Wednesday, June 1, 2011
Almas Khan, at the University of La Verne College of Law has published "A Compendium of Legal Writing Sources", 50 Washburn L. J. 395 (2011). It's not your typical bibliography, it's more of a bibliography of bibliographies. It could be a very good place to start a research project on legal writing.
Here's how the author describes it:
"During my past five years as a legal writing professor, I have endeavored to categorize the burgeoning scholarship on legal writing, compiling a 'master list' with hundreds of legal writing sources organized by topic. Students and other faculty members have often consulted me for assistance with legal writing, and the master list has proven to be an indispensable guide for them.
In this article, I present an edited version of the master list for readers – including academics, practitioners, and students – seeking to improve their legal writing.

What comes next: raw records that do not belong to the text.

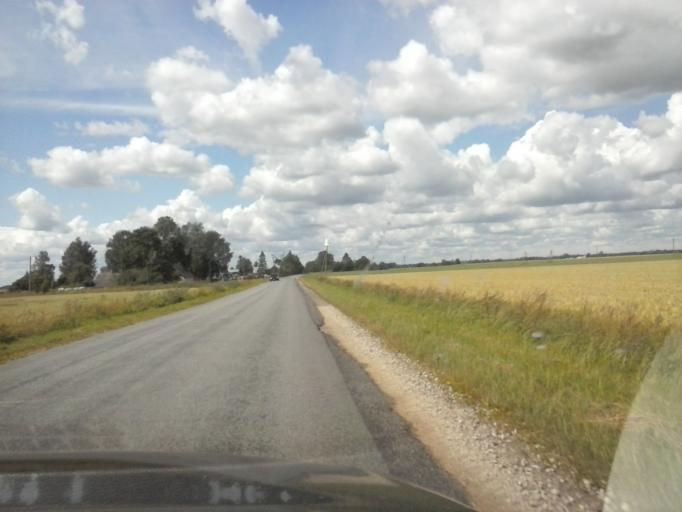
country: EE
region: Laeaene-Virumaa
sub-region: Rakke vald
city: Rakke
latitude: 59.0556
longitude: 26.3467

"Although the bibliography contains few sources centered on legal writing instruction, the organization of topics in its first half parallels the order of assignments in a typical two or three semester legal writing course, moving from introductory to advanced legal writing texts. I begin by enumerating elementary legal writing texts and sources introducing the study of law, case synthesis and small-scale organization, objective legal memoranda, persuasive writing and appellate advocacy, oral argument, and advanced legal writing. The remainder of the bibliography is devoted to sources discussing legal research, legal writing style, legal citation, law school assistance, academic legal writing, and useful miscellany."